Obama hinterläßt umstrittenes Vermächtnis
Der scheidende US-Präsident Barack Obama hat in seiner Heimatstadt Chicago eine emotionsgeladene Rede gehalten – seine wohl letzte als amerikanisches Staatsoberhaupt.
Bogdan Matei, 11.01.2017, 17:01
Es war eine beeindruckende Inszenierung in Chicago, der Stadt, in der seine Kinder geboren sind und wo Barack Obama seine Reise begann, die ihn vor neun Jahren bis ins Weiße Haus führte. 20 Tausend Menschen hörten den Worten des Präsidenten zu, der sich in Begleitung der First Lady und seiner Kinder seiner Tränen nicht schämte. Auch diesmal standen die gewöhnlichen Bürger im Mittelpunkt seiner Rede, die Alltagsmenschen als entscheidende Akteure des Wandels und Bürgen der Demokratie. Sie halten immer noch zu ihm – 55 Prozent der Amerikaner sind mit seinen Amtshandlungen zufrieden, 39 Prozent waren enttäuscht.

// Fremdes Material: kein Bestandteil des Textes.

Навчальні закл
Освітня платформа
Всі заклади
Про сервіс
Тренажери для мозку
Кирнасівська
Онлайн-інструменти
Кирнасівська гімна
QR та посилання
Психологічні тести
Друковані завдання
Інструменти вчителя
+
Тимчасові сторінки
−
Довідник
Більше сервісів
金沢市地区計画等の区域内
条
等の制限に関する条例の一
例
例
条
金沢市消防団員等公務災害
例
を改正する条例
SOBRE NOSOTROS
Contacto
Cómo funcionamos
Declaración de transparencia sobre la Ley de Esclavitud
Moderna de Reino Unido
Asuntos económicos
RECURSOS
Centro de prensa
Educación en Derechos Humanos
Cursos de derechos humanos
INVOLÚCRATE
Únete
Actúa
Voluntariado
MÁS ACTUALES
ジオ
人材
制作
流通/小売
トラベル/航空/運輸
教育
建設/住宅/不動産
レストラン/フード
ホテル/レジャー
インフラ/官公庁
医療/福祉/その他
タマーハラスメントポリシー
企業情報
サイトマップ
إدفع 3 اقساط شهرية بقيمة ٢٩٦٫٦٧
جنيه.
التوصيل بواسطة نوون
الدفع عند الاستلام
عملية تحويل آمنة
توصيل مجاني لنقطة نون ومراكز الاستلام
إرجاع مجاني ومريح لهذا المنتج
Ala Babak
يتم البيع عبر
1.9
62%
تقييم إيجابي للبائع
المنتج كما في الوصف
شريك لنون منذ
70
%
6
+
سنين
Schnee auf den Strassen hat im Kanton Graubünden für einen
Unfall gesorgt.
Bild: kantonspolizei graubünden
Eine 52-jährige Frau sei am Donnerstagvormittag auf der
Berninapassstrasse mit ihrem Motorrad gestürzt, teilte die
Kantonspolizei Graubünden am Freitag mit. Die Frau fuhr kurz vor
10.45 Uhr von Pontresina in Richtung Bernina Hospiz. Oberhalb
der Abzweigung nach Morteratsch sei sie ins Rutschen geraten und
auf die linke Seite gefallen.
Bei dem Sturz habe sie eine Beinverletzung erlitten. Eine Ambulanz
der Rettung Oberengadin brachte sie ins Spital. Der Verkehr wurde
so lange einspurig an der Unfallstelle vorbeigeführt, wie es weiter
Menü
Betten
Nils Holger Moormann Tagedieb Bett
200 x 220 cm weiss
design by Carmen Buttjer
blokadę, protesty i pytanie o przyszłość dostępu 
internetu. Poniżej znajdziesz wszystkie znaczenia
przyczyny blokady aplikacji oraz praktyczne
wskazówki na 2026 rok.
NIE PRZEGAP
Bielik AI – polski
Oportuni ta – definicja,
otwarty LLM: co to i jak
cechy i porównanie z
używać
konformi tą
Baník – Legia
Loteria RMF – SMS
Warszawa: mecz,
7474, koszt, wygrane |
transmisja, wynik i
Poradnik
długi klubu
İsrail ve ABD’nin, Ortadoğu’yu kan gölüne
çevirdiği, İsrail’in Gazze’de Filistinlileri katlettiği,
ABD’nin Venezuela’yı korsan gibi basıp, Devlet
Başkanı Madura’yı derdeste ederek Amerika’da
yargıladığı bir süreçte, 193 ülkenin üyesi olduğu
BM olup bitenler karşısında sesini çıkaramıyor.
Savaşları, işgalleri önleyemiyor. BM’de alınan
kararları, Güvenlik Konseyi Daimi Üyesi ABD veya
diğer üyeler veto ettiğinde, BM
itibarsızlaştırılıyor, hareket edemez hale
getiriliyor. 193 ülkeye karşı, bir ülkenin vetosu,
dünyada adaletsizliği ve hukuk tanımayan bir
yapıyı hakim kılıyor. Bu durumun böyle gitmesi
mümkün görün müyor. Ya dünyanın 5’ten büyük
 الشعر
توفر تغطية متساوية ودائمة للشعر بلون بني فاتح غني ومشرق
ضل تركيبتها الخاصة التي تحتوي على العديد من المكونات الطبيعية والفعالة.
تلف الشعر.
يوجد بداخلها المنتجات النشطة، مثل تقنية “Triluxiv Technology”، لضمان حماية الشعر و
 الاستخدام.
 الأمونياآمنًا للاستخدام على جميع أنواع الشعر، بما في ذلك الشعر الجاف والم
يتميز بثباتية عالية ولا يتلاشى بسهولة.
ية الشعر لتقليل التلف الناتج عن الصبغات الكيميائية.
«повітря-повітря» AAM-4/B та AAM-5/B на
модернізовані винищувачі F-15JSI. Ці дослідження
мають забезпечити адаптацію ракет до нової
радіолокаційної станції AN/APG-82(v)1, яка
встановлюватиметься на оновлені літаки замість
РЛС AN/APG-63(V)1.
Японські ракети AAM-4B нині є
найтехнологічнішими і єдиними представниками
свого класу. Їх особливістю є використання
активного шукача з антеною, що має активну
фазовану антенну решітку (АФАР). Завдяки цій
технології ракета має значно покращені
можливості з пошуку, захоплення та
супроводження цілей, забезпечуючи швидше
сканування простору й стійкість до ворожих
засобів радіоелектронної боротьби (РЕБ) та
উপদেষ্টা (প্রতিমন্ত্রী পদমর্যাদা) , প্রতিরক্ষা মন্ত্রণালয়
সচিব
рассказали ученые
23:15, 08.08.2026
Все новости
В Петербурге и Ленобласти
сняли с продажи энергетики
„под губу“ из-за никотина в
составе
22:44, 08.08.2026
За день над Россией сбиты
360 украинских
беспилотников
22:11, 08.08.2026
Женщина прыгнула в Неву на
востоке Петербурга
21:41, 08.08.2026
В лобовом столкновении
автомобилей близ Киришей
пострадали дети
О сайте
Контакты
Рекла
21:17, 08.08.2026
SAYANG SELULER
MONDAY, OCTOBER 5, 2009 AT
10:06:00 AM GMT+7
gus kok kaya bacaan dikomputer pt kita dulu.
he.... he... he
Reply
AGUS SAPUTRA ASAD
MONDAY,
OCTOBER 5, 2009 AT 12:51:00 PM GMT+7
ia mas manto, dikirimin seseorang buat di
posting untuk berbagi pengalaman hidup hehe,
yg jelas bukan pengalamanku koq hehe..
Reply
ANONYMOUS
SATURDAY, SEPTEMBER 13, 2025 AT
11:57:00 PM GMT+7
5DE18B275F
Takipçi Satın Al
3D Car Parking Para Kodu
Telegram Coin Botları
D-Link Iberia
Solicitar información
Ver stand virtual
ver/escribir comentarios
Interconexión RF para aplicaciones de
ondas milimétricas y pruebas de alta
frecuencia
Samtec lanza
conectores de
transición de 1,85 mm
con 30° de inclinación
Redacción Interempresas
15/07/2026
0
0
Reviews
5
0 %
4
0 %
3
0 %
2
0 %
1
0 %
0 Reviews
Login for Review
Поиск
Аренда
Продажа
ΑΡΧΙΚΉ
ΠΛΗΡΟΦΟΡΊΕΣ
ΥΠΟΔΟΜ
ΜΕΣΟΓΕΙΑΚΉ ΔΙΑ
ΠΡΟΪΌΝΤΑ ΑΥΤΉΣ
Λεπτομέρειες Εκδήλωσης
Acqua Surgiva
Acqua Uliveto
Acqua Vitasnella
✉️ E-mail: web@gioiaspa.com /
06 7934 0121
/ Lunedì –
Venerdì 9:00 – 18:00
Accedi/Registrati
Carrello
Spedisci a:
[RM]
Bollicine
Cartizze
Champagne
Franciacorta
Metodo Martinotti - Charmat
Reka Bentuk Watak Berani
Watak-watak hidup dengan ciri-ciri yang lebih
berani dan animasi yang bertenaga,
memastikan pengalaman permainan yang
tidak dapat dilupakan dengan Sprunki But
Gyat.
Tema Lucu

Obama selbst sieht die USA als besseres, stärkeres Land als vor seinem Amtsantritt vor acht Jahren.
Die USA seien jedoch bedroht von Ungleichheit, von Rassismus und Ausgrenzung von Teilen der Gesellschaft. Diese Tatsachen zu ignorieren wäre Verrat an den künftigen Generationen und an den Gründervätern Amerikas, warnte Obama – deshalb seien die Bürger gerufen, die Demokratie zu verteidigen.
Über sein außenpolitisches Vermächtnis streiten sich die Politologen. Sie begrüßen zwar unisono die Beseitigung des Al-Qaida-Topmannes Osama Bin Laden, die Pflege guter Beziehungen zu den europäischen Verbündeten und die Öffnung der USA gegenüber der Asien-Pazifik-Region. Doch es war in seiner Amtszeit, dass es ein revanchistisches Russland zum ersten Mal nach dem Kalten Krieg wagte, sich ein fremdes Gebiet wieder zu einverleiben – die ukrainische Krim-Halbinsel.
Die Illusionen des Westens über die demokratische Gesinnung des so genannten arabischen Frühlings haben den Nahen Osten und den Norden Afrikas zu einem Inferno gemacht. In Libyen und dem Yemen, im Irak oder Tunesien sind marodierende Dschihadi-Banden an Stelle der korrupten Autokraten getreten; in Syrien herrscht Bürgerkrieg – und aus dem Chaos versuchen Millionen von Menschen auszubrechen, die an Europas See- und Landesgrenzen harren.
Außerdem habe Obama Israel verprellt, den konsequentesten Verbündeten der USA und die einzige funktionierende Demokratie in der Region. Der erste schwarze US-Präsident hinterläßt seinem Nachfolger, dem umstrittenen Krösus Donald Trump, eine Menge heißer Themen. Trumps Position scheint von den vielen Skandalen um seine Wahl und die Nachfolgezeit geschwächt. Am 20 Januar übernimmt er sein Amt – doch schon jetzt hat er nur ein Drittel der Amerikaner hinter sich.